Long ago my viewpoint on relationships with the opposite sex were quite simple.
A man and a woman meet, fall in love, and spend the rest of their life together.
All Walt Disney's fault.
He had to go and turn all those twisted little fairy tails into pretty little stories with happy endings, even though most of them actually were not.
The Grimm Brothers had it right.
Even Hans Christian Anderson was not so sappy as to assume that coupling with the opposite sex was all it was cracked up to be.
Sometimes The Little Mermaid gets what she wants most in all the world, but at a far more terrible price than she ever imagined. Not only is she mute, but every step she takes with her human legs is as if she is walking on knives.
And the Prince doesn't save her in the end.
She dies a miserable death.
Yep.
That's how the real story goes.
Look it up.
I made up an idealized version of my own life.
I married this guy that I pretended was The Prince because my parents didn't raise me to know how to take care of myself and I needed the security. I didn't have the self-confidence to make it on my own, and I bought into the idea that a husband meant happily ever after.
And safe.
And not homeless.
That route really was like walking on knives.
It was painful and cruel and did nothing for my self-esteem.
Luckily, I was incapable of just laying down and dying in the end.
My blind dreams did come crashing down on me.
But it wasn't so terrible as you might expect, because the Brothers Grimm were right.
Sometimes things don't work out the way you might imagine, but there is always a lesson to be learned from the experience.
I learned, for example, that you can lose everything and you still get up the next day and you can still rebuild everything again.
Life doesn't end just because you have a broken heart.
And, as my precious child once said to me, "The cracks in your heart help the light to shine in."
So I'm looking at life differently, and I am slowly reconstructing and remodeling how I view relationships with members of the opposite sex.
I've mentioned before, but it bears mentioning again, that the first step is to view each individual as a person first, and as a gender only secondarily.
Every man I meet is not a prospective husband.
Being married, after all, did not guarantee that I was going to be happy.
I like being an individual who can make her own decisions; I like being free.
Sure, you can have both those things and be married, too.
I just know that for myself I have to learn a few more lessons first.
Like how to make my own decisions, what freedom means to me, and what will really make me happy.
No person on this earth will ever "make" you happy.
Happiness is not the inclusion of a person in your every day life.
That's too much to ask of one person.
If that person's only reason for existence is supposed to be "making" you happy, then how the hell is that person ever supposed to be happy?
I know some will tell me that they will be happy because your reason for existence will be to "make" them happy.
You can't.
Happiness is a choice.
They have to choose to be happy, and they can't lay all that on just you.
Therefore, I think it is healthier if we each see to our own happiness.
Then we actually have something to offer another person.
We can share our happiness.
I find some guy down the road who will buy into that view of relationships, I will literally welcome him with open arms.

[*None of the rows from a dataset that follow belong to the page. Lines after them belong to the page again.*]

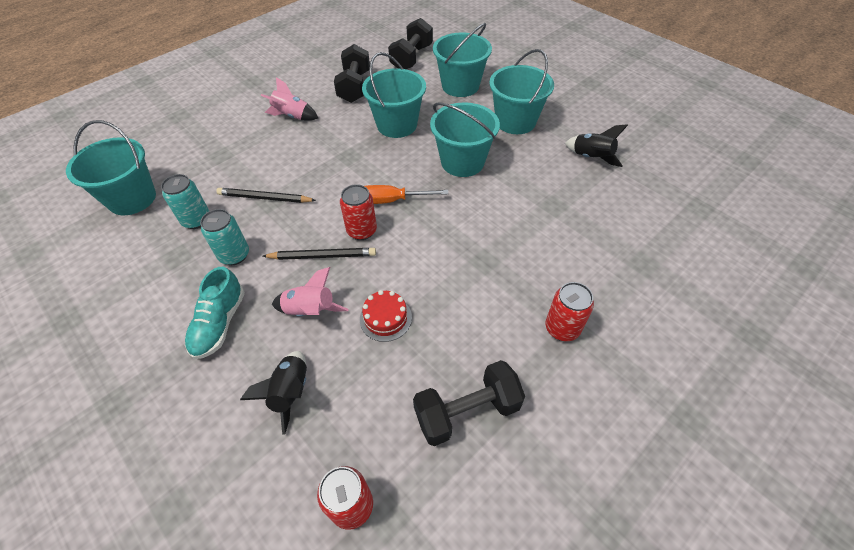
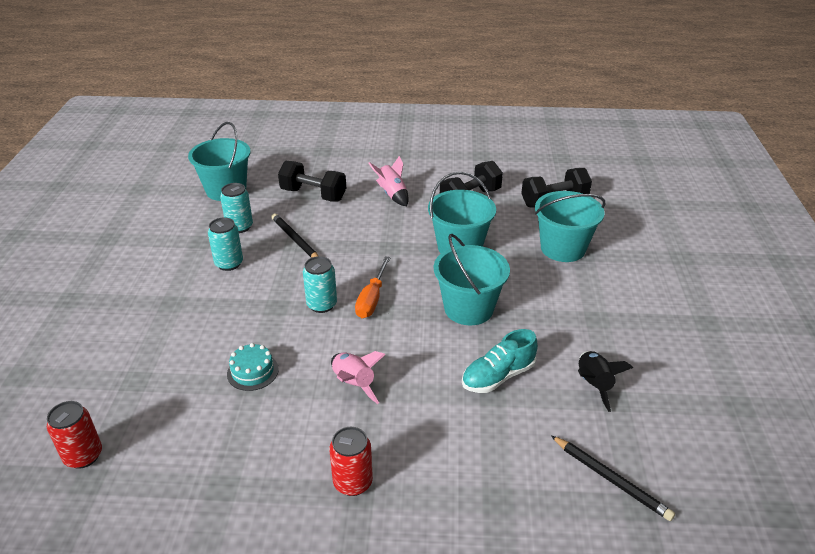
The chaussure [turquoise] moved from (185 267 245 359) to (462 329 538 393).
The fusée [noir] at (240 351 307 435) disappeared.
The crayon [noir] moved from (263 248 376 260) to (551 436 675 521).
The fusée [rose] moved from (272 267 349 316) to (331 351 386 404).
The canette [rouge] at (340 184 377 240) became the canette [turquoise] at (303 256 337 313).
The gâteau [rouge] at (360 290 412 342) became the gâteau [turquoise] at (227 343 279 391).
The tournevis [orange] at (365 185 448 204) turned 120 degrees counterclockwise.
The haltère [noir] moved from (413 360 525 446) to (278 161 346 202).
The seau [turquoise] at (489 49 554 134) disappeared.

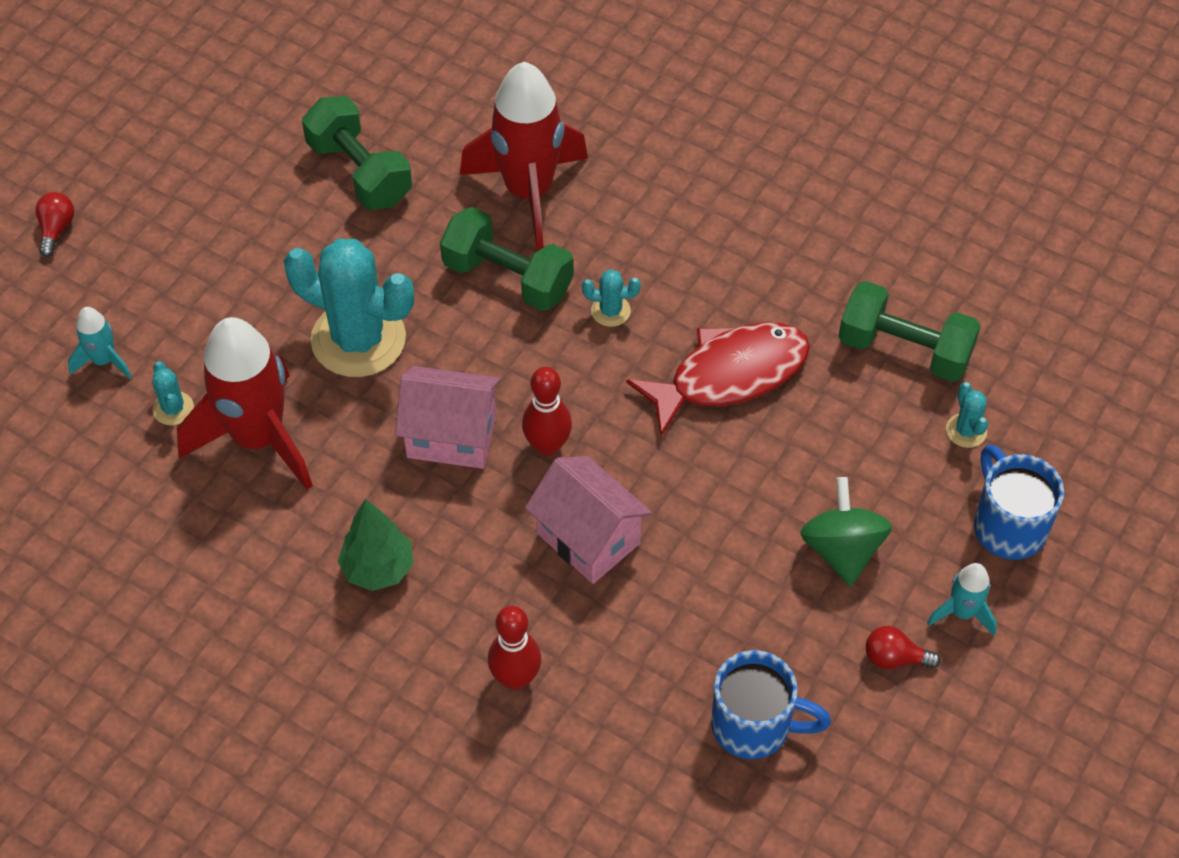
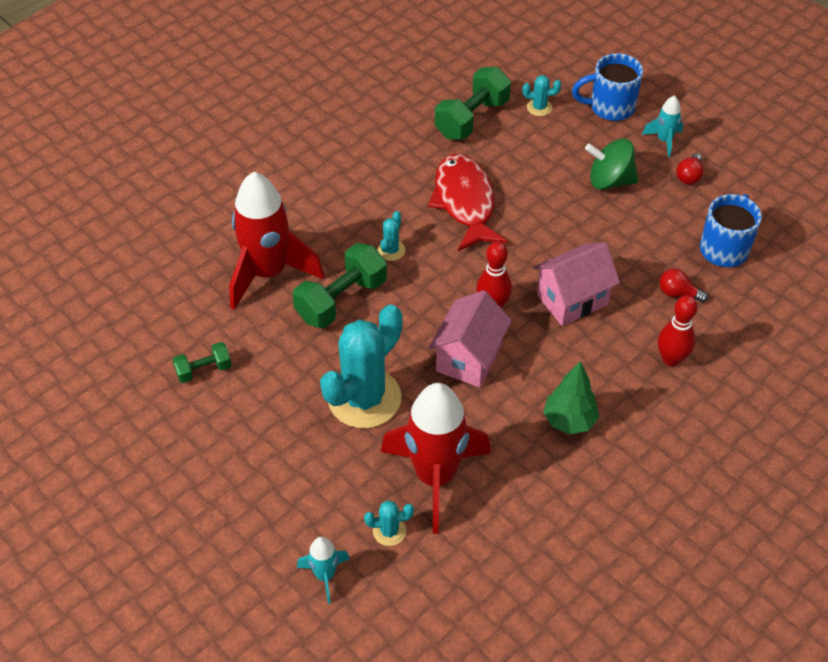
The ampoule [rouge] moved from (36 192 74 257) to (659 268 708 302).
The haltère [vert] at (302 96 412 210) changed to 0.55 times the size.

Though I might not marry him.
I'd be content just to have someone around to share happiness with, and also to be there with me when things go wrong.
Meantime, I've got my own life to live, my own goals for myself.
I want to become financially solvent all by myself, to be able to take care of myself.
If I can do that, then I know I'm not just trying to suck some guy in out of a need to feel safe and secure only.
I say this because I think that's what all the nightmares are about.
I think I will continue to dream that I am searching for something I cannot find and getting trapped in the past with my father or my ex-husband so long as I continue to live out my days struggling to make ends meet, afraid that I might lose everything again. So long as I feel that insecurity and anxiety, the nightmares will continue.
I have to fix that.
And I have to do it myself.
This is the hardest battle I've ever fought.
Mostly because I still fall back on the idea that I have to have someone else in my life to make me happy.
I want to be rescued by Prince Charming.
Damn Disney movies.
I want someone to love me unconditionally, to enjoy life with, and to catch me when I'm falling so that I don't ever have to be afraid again.
Maybe I have to learn to do those things for myself.
I know that I can, because I've done it over and over again.
I have to admit, though, that I just get tired of doing it alone every time.
I want someone to hold my hand and walk with me.
Something as simple as that.
And that doesn't require any legal commitment so much as an emotional one.
So I think that's what I want.
I just want someone to want to be there with me.
Supportive.
Kind.
Even when I was married, I didn't know what that felt like.